Tessa E Andersen1, Ayanna Marie Avalos2, Gaby G. Dagher3 and Min Long3, 1Boise State University, USA, 2Brigham Young University, USA, 3California State University, USA

Abstract

Retrieval Augmented Generation (RAG) has been a recent improvement in providing recent and accurate data to Large Language Models (LLMs). Although RAG has been successful in reducing hal-lucinations within LLMs, it remains susceptible to inaccurate and maliciously manipulated data. In this paper, we present Distributed-RAG (D-RAG), a novel blockchain-based framework designed to increase the integrity of the RAG system.

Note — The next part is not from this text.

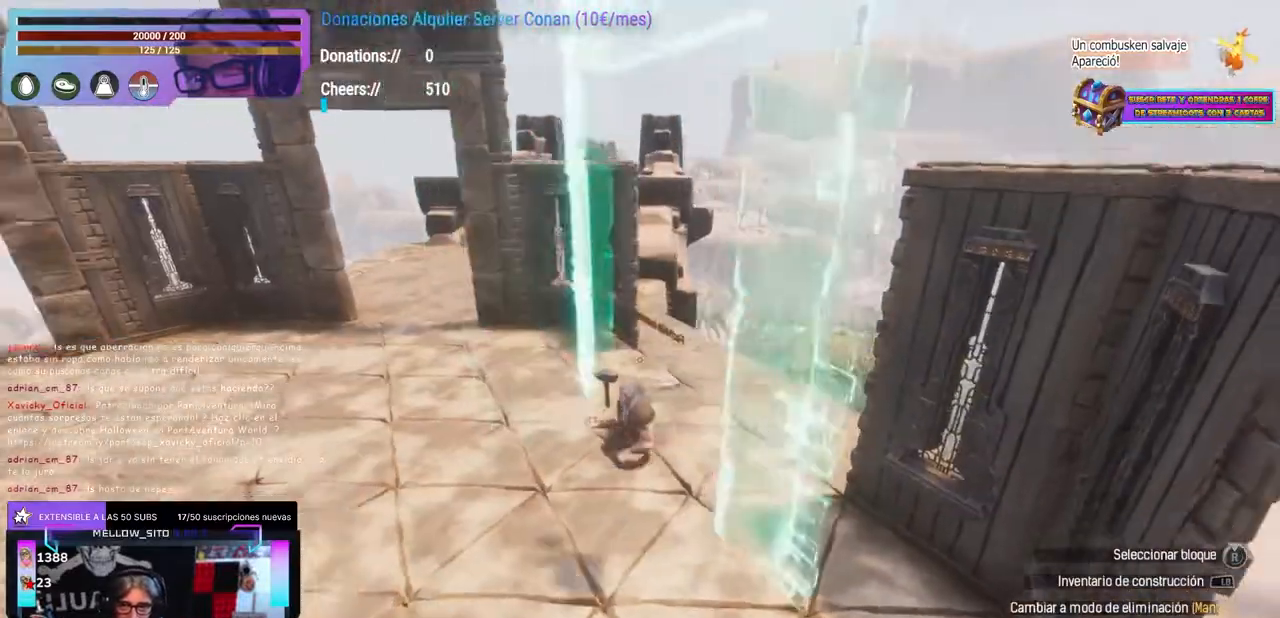
Gameplay with a controller (Xbox layout); each line is a JSON object with the inputs held at the frame after it. "events" lists button and stick changes between this image and that frame as [ms after this image, input, new state], when the widget could be followed in between. Not read: R3.
{"buttons": [], "left_stick": "up-right", "right_stick": "center", "events": [[33, "right_stick", "up-right"], [200, "right_stick", "right"], [267, "right_stick", "center"], [450, "left_stick", "up-right"]]}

D-RAG addresses the risks of malicious data by replacing the RAG’s traditionally centralized database with communities, each consisting of a database and a permissioned blockchain. The communities are based on different subjects, each containing experts in the field who verify data through a privacy-preserving consensus protocol before it is added to the database. A Retrieval Blockchain is also designed to communicate between the multiple communities. The miners on this Re-trieval Blockchain are responsible for retrieving documents from the database for each query and ranking them using an LLM. These rankings are agreed upon, and the top ranked documents are provided to the LLM with the query to generate a response. We perform experiments on our proposed D-RAG framework, and our results show that our Retrieval Blockchain is scalable and our privacy-preserving consensus pro-tocol maintains efficiency as community members increase. These results demonstrate that in a real-world application setting D-RAG is scalable in maintaining data integrity.

Keywords

Blockchain, RAG, LLM, Privacy-Preserving.